DOE Reports That EPA’s New Air Pollution Rules Will Not Hinder Electricity Reliability

DOE Reports That EPA’s New Air Pollution Rules Will Not Hinder Electricity Reliability

Allison Torrence   By Allison Torrence, Associate, Jenner & Block

The United States Department of Energy ("DOE") has issued a report titled "Resource Adequacy Implications of Forthcoming EPA Air Quality Regulations." The DOE report evaluates two United States Environmental Protection Agency ("EPA") regulations: (1) the Cross-State Air Pollution Rule ("CSAPR") and (2) the Mercury and Air Toxics Standards ("MATS").
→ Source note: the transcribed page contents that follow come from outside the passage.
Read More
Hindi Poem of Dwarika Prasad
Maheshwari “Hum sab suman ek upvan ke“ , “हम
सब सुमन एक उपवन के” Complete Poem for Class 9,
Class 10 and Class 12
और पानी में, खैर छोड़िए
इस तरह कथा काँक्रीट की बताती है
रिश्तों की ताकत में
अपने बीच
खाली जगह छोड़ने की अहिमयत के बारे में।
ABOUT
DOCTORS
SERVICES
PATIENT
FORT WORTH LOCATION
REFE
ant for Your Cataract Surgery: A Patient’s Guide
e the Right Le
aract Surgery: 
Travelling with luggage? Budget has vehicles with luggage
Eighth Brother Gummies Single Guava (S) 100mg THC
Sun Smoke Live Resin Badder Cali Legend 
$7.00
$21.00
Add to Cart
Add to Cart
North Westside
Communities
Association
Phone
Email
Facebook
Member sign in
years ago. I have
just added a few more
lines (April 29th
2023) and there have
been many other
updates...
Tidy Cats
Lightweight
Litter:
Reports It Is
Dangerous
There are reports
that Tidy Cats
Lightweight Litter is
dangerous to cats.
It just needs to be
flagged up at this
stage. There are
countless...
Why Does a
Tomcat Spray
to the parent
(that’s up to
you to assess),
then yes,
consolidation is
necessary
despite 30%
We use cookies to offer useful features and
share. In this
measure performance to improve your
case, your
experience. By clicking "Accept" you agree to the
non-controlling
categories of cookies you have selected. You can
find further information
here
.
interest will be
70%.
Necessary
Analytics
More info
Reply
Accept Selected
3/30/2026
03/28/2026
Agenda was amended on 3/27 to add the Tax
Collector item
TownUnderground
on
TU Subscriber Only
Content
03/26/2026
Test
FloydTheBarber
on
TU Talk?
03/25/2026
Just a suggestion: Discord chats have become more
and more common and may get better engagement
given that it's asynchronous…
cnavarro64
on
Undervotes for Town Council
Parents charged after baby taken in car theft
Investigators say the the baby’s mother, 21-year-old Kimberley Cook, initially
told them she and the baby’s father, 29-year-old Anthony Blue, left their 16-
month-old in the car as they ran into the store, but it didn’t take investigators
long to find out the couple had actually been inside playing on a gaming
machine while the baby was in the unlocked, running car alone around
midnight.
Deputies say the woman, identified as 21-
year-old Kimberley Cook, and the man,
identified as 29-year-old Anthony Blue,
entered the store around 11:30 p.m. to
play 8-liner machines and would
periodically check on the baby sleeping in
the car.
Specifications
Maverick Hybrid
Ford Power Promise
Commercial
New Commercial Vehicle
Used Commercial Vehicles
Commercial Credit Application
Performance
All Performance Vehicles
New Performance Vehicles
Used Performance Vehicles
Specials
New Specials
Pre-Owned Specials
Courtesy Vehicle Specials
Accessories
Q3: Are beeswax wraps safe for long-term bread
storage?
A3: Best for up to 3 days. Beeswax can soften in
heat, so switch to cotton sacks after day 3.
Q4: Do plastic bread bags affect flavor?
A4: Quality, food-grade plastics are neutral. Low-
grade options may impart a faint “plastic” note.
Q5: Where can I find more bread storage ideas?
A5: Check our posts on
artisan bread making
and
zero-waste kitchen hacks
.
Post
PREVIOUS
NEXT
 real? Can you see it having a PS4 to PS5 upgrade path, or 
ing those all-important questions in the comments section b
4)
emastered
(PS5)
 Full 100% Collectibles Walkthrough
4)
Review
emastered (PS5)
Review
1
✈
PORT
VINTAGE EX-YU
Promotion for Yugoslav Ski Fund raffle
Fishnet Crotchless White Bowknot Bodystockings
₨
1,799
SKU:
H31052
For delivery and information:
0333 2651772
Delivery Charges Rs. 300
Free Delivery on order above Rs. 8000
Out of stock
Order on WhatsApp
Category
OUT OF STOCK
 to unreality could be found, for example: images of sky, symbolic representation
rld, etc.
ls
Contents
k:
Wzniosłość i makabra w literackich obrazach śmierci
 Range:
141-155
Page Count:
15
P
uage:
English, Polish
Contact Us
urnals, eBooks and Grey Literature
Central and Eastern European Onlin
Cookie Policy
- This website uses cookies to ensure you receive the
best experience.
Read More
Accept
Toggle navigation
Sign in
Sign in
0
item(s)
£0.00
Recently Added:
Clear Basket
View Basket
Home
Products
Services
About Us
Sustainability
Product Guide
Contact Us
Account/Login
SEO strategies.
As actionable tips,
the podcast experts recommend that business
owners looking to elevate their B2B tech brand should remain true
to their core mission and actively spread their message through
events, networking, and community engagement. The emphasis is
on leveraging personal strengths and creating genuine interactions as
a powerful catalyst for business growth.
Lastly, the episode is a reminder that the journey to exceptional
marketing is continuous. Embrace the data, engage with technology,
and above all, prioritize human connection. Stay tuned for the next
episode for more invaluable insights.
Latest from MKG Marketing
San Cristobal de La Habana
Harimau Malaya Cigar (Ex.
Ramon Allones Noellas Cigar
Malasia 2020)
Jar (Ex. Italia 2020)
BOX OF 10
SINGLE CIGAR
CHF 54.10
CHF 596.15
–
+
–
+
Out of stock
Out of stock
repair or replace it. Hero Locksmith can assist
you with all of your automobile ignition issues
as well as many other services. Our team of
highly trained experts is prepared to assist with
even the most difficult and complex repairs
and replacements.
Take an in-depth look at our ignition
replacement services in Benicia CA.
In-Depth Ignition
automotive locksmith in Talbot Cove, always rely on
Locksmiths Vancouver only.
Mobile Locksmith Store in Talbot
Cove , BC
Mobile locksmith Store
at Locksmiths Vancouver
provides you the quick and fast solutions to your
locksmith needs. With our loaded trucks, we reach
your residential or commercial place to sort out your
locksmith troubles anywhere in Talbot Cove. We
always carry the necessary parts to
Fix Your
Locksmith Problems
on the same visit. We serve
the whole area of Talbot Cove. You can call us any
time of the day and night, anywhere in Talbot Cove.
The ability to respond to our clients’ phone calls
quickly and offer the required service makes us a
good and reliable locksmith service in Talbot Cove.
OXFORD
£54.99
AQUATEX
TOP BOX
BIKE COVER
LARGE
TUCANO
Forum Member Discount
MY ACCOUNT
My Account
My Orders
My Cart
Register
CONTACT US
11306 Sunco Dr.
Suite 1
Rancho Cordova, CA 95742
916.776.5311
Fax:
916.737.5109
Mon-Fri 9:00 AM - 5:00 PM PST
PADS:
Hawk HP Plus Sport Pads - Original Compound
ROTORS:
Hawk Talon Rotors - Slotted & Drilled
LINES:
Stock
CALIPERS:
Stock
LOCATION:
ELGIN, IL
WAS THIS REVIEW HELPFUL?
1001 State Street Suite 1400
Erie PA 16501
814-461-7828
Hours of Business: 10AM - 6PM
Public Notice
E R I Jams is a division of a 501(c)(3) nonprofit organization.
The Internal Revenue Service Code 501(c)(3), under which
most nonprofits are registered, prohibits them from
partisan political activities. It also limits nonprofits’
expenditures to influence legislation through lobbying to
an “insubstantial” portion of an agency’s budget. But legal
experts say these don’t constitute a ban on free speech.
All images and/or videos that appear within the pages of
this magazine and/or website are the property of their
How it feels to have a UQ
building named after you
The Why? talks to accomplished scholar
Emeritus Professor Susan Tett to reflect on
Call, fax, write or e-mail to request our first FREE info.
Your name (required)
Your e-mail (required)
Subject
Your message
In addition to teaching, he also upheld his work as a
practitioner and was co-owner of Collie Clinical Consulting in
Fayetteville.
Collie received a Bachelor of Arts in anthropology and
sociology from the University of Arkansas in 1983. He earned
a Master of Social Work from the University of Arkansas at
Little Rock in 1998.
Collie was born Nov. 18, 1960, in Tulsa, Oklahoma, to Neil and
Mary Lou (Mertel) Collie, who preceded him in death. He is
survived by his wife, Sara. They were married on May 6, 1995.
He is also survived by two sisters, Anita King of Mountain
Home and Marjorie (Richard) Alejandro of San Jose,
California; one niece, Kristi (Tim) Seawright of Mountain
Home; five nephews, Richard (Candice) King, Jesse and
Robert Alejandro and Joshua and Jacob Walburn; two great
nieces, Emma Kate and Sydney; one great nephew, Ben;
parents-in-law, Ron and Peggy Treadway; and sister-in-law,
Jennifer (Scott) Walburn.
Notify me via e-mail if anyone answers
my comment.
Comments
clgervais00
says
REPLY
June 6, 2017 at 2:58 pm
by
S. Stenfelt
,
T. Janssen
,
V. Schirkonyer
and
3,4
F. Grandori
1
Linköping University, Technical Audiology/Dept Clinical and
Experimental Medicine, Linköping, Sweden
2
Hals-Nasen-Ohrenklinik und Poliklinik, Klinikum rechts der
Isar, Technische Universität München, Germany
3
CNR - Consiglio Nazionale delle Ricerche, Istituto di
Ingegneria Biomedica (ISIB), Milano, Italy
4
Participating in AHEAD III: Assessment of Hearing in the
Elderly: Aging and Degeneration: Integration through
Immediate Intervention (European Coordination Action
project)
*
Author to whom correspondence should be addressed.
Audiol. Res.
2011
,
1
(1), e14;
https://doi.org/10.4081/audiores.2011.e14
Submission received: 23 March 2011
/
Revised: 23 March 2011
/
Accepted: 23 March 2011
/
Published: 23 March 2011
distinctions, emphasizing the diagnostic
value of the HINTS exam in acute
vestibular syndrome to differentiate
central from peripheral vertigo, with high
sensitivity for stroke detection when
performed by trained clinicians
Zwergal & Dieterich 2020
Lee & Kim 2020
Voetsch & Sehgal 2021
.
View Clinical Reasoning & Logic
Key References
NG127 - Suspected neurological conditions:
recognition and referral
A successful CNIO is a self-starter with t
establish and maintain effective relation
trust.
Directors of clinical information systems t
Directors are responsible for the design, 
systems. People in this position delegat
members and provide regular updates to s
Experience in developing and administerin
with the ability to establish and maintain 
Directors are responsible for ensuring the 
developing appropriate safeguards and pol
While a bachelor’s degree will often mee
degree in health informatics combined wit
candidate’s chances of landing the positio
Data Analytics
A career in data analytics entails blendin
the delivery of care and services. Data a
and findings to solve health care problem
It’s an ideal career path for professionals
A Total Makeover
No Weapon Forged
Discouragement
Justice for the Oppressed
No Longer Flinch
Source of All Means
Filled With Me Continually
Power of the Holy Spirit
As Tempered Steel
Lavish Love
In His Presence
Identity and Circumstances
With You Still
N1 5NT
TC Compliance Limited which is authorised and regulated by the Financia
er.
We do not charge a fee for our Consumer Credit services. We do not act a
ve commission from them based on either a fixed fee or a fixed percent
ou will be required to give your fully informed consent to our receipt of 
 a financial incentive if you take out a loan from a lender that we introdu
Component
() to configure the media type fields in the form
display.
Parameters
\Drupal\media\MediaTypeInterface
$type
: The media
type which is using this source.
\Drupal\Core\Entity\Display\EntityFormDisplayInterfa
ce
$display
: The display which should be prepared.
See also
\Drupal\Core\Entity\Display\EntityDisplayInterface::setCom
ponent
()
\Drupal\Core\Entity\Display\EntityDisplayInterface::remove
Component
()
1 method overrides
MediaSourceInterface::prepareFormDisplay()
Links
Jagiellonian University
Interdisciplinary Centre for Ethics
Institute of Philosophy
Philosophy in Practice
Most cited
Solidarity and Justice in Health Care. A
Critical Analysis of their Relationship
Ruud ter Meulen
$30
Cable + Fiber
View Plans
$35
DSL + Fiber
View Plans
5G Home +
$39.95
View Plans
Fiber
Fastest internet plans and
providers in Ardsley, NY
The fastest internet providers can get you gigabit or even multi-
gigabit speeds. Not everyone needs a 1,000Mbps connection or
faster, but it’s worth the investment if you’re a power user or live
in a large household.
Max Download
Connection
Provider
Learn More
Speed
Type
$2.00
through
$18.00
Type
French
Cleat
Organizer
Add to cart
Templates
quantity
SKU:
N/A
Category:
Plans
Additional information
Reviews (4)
The DOE report summarized the two rules as follows:

CSAPR creates multiple trading systems to control the emissions of NOx and SO2 from electric generators, and MATS imposes emissions rate standards on coal and oil-fired electric generators for mercury, acid gases and particulate matter. The trading systems for CSAPR begin in 2012, with the limits tightening for sources in some states in 2014. The first year of compliance for MATS is 2015, subject to potential extensions discussed in this report.

DOE concludes that looking at a stringent test case, which was more conservative than actual anticipated conditions, the overall supply-demand balance for electric power would be adequate following the implementation of CSAPR and the proposed MATS rules.